Quakes as intense as the one Montana just experienced are unsettling, but this earthly rousing is geologically commonplace. Yellowstone National Park experiences between 1,000 and 3,000 earthquakes each year, revealing an active volcanic world beneath one of America’s most popular national park destinations. The park’s heat-propelled geysers and dangerous thermal pools also hint at the hot magma brewing below.

But all that activity does not portend an eruption, large or small. Though scientists will never rule out the possibility of an eruption entirely, decades of everyday monitoring have revealed no signs of a looming eruption. According to the Yellowstone National Park’s website:

Another caldera-forming eruption is theoretically possible, but it is very unlikely in the next thousand or even 10,000 years. Scientists have also found no indication of an imminent smaller eruption of lava.

Signs of volcanism at or around Yellowstone, the park notes, should be expected:

As at many caldera systems around the world, small earthquakes, ground uplift and subsidence, and gas releases at Yellowstone are commonplace events and do not reflect impending eruptions.

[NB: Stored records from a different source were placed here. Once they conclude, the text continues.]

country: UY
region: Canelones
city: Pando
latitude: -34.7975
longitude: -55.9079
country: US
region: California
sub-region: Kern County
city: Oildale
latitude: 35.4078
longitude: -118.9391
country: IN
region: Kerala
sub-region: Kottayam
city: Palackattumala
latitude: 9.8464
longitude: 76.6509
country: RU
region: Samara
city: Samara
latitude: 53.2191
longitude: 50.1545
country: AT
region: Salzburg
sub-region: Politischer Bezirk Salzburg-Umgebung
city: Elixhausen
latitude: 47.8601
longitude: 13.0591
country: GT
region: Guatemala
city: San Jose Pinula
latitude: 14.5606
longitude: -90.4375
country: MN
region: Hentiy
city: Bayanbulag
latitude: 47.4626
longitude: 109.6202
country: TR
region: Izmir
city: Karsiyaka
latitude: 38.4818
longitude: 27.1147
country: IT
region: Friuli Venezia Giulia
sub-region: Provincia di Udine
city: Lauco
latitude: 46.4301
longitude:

If an eruption was imminent, scientists expect the buildup to be more extreme, something that would be detectable for weeks or even years. This would include massive deformations of the land around the park (think abruptly formed canyons) and a continued onslaught of earthquake swarms, perhaps jolting the area each day.

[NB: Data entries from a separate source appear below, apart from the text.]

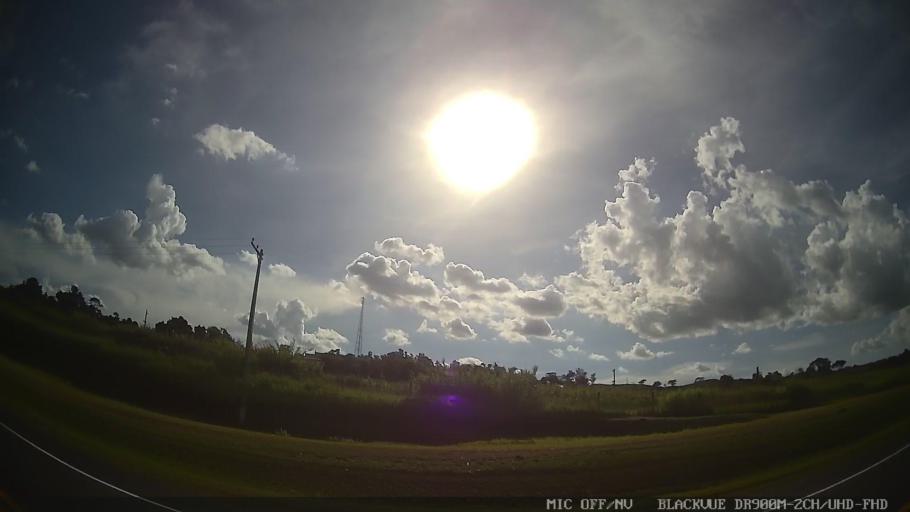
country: BR
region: Sao Paulo
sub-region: Laranjal Paulista
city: Laranjal Paulista
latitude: -23.0614
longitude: -47.8226
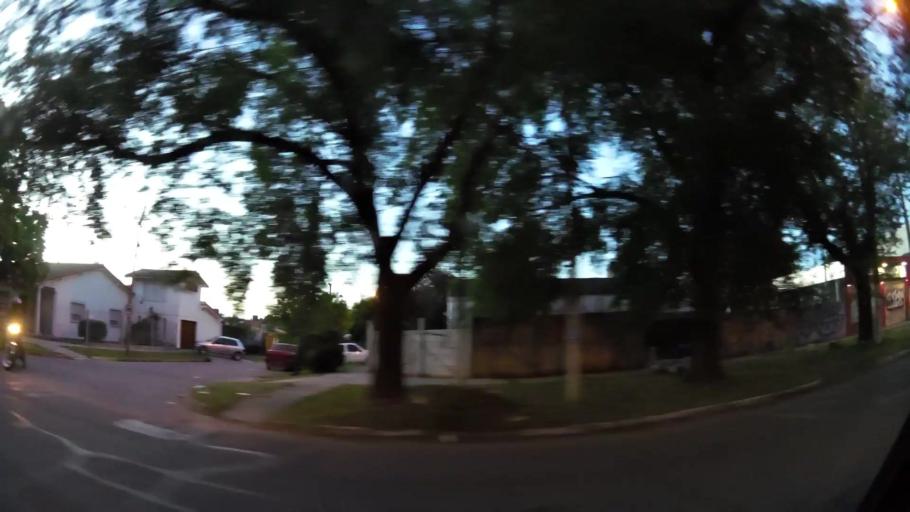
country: AR
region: Buenos Aires
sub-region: Partido de Quilmes
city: Quilmes
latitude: -34.7755
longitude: -58.2177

Yellowstone's history is a history of caldera-forming volcanism.  A caldera is a volcanic basic, caused by a collapse of earth following a magma-emptying eruption. 

Wikipedia 

Lava last gushed out of the Yellowstone supervolcano around 70,000 years ago, and in the last two million years, scientists believe that three “major” volcanic eruptions occurred. One of these, the Island Park super-eruption, left a telltale blanket of volcanic rock in the area about two million years ago, and scientists estimate that this event produced 2,500 times more ash than the 1980 Mount St. Helens eruption. This geologically puny eruption, it should be noted, leveled a forest, tossed trees around like toothpicks, blew the top off a mountain, caused over a billion dollars in damage, and dumped ash onto 11 U.S. states and five Canadian provinces.